_Written task_
Please render every line of the material as a Markdown table with the columns Row and Line, numbering the rows and skipping blank lines. Leave the pictures out of the answer.
Source records Block Start
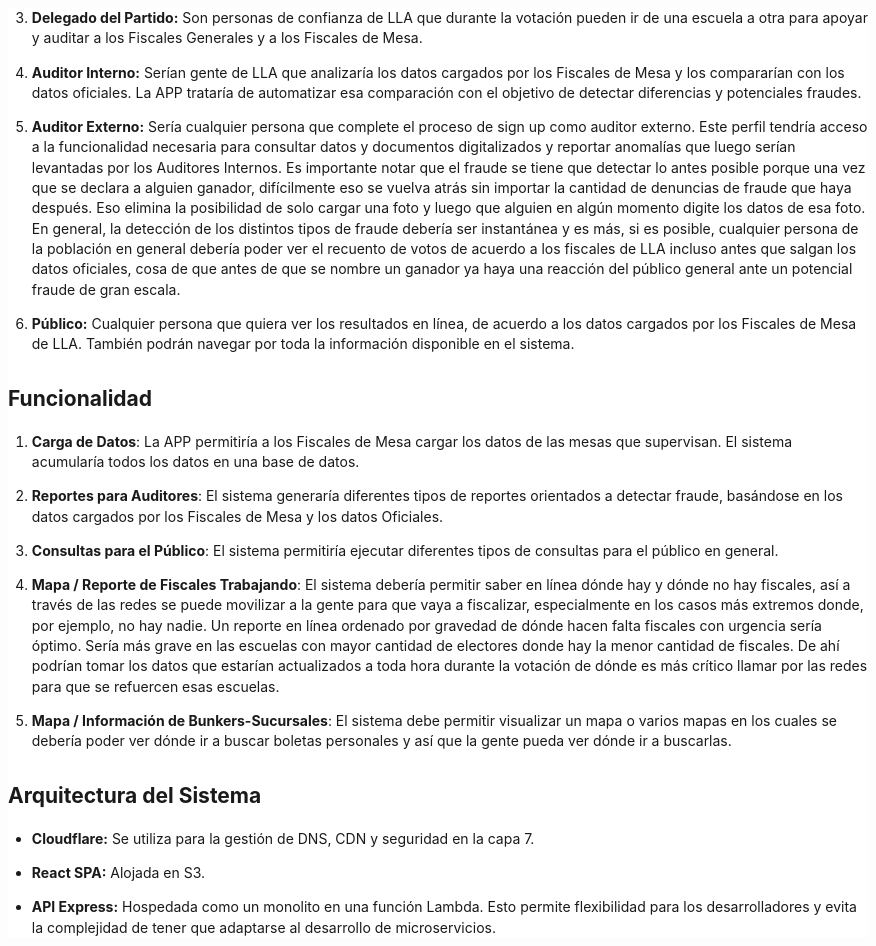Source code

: 3. **Delegado del Partido:** Son personas de confianza de LLA que durante la votación pueden ir de una escuela a otra para apoyar y auditar a los Fiscales Generales y a los Fiscales de Mesa.

4. **Auditor Interno:** Serían gente de LLA que analizaría los datos cargados por los Fiscales de Mesa y los compararían con los datos oficiales. La APP trataría de automatizar esa comparación con el objetivo de detectar diferencias y potenciales fraudes.

5. **Auditor Externo:** Sería cualquier persona que complete el proceso de sign up como auditor externo. Este perfil tendría acceso a la funcionalidad necesaria para consultar datos y documentos digitalizados y reportar anomalías que luego serían levantadas por los Auditores Internos. Es importante notar que el fraude se tiene que detectar lo antes posible porque una vez que se declara a alguien ganador, difícilmente eso se vuelva atrás sin importar la cantidad de denuncias de fraude que haya después. Eso elimina la posibilidad de solo cargar una foto y luego que alguien en algún momento digite los datos de esa foto. En general, la detección de los distintos tipos de fraude debería ser instantánea y es más, si es posible, cualquier persona de la población en general debería poder ver el recuento de votos de acuerdo a los fiscales de LLA incluso antes que salgan los datos oficiales, cosa de que antes de que se nombre un ganador ya haya una reacción del público general ante un potencial fraude de gran escala.

6. **Público:** Cualquier persona que quiera ver los resultados en línea, de acuerdo a los datos cargados por los Fiscales de Mesa de LLA. También podrán navegar por toda la información disponible en el sistema.

## Funcionalidad

1. **Carga de Datos**: La APP permitiría a los Fiscales de Mesa cargar los datos de las mesas que supervisan. El sistema acumularía todos los datos en una base de datos.

2. **Reportes para Auditores**: El sistema generaría diferentes tipos de reportes orientados a detectar fraude, basándose en los datos cargados por los Fiscales de Mesa y los datos Oficiales.

3. **Consultas para el Público**: El sistema permitiría ejecutar diferentes tipos de consultas para el público en general.

4. **Mapa / Reporte de Fiscales Trabajando**: El sistema debería permitir saber en línea dónde hay y dónde no hay fiscales, así a través de las redes se puede movilizar a la gente para que vaya a fiscalizar, especialmente en los casos más extremos donde, por ejemplo, no hay nadie. Un reporte en línea ordenado por gravedad de dónde hacen falta fiscales con urgencia sería óptimo. Sería más grave en las escuelas con mayor cantidad de electores donde hay la menor cantidad de fiscales. De ahí podrían tomar los datos que estarían actualizados a toda hora durante la votación de dónde es más crítico llamar por las redes para que se refuercen esas escuelas.

5. **Mapa / Información de Bunkers-Sucursales**: El sistema debe permitir visualizar un mapa o varios mapas en los cuales se debería poder ver dónde ir a buscar boletas personales y así que la gente pueda ver dónde ir a buscarlas.

## Arquitectura del Sistema

-   **Cloudflare:** Se utiliza para la gestión de DNS, CDN y seguridad en la capa 7.

-   **React SPA:** Alojada en S3.

-   **API Express:** Hospedada como un monolito en una función Lambda. Esto permite flexibilidad para los desarrolladores y evita la complejidad de tener que adaptarse al desarrollo de microservicios.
Source records Block End
_Exercise response_
| Row | Line |
|---|---|
| 1 | Source code |
| 2 | : 3. **Delegado del Partido:** Son personas de confianza de LLA que durante la votación pueden ir de una escuela a otra para apoyar y auditar a los Fiscales Generales y a los Fiscales de Mesa. |
| 3 | 4. **Auditor Interno:** Serían gente de LLA que analizaría los datos cargados por los Fiscales de Mesa y los compararían con los datos oficiales. La APP trataría de automatizar esa comparación con el objetivo de detectar diferencias y potenciales fraudes. |
| 4 | 5. **Auditor Externo:** Sería cualquier persona que complete el proceso de sign up como auditor externo. Este perfil tendría acceso a la funcionalidad necesaria para consultar datos y documentos digitalizados y reportar anomalías que luego serían levantadas por los Auditores Internos. Es importante notar que el fraude se tiene que detectar lo antes posible porque una vez que se declara a alguien ganador, difícilmente eso se vuelva atrás sin importar la cantidad de denuncias de fraude que haya después. Eso elimina la posibilidad de solo cargar una foto y luego que alguien en algún momento digite los datos de esa foto. En general, la detección de los distintos tipos de fraude debería ser instantánea y es más, si es posible, cualquier persona de la población en general debería poder ver el recuento de votos de acuerdo a los fiscales de LLA incluso antes que salgan los datos oficiales, cosa de que antes de que se nombre un ganador ya haya una reacción del público general ante un potencial fraude de gran escala. |
| 5 | 6. **Público:** Cualquier persona que quiera ver los resultados en línea, de acuerdo a los datos cargados por los Fiscales de Mesa de LLA. También podrán navegar por toda la información disponible en el sistema. |
| 6 | ## Funcionalidad |
| 7 | 1. **Carga de Datos**: La APP permitiría a los Fiscales de Mesa cargar los datos de las mesas que supervisan. El sistema acumularía todos los datos en una base de datos. |
| 8 | 2. **Reportes para Auditores**: El sistema generaría diferentes tipos de reportes orientados a detectar fraude, basándose en los datos cargados por los Fiscales de Mesa y los datos Oficiales. |
| 9 | 3. **Consultas para el Público**: El sistema permitiría ejecutar diferentes tipos de consultas para el público en general. |
| 10 | 4. **Mapa / Reporte de Fiscales Trabajando**: El sistema debería permitir saber en línea dónde hay y dónde no hay fiscales, así a través de las redes se puede movilizar a la gente para que vaya a fiscalizar, especialmente en los casos más extremos donde, por ejemplo, no hay nadie. Un reporte en línea ordenado por gravedad de dónde hacen falta fiscales con urgencia sería óptimo. Sería más grave en las escuelas con mayor cantidad de electores donde hay la menor cantidad de fiscales. De ahí podrían tomar los datos que estarían actualizados a toda hora durante la votación de dónde es más crítico llamar por las redes para que se refuercen esas escuelas. |
| 11 | 5. **Mapa / Información de Bunkers-Sucursales**: El sistema debe permitir visualizar un mapa o varios mapas en los cuales se debería poder ver dónde ir a buscar boletas personales y así que la gente pueda ver dónde ir a buscarlas. |
| 12 | ## Arquitectura del Sistema |
| 13 | -   **Cloudflare:** Se utiliza para la gestión de DNS, CDN y seguridad en la capa 7. |
| 14 | -   **React SPA:** Alojada en S3. |
| 15 | -   **API Express:** Hospedada como un monolito en una función Lambda. Esto permite flexibilidad para los desarrolladores y evita la complejidad de tener que adaptarse al desarrollo de microservicios. |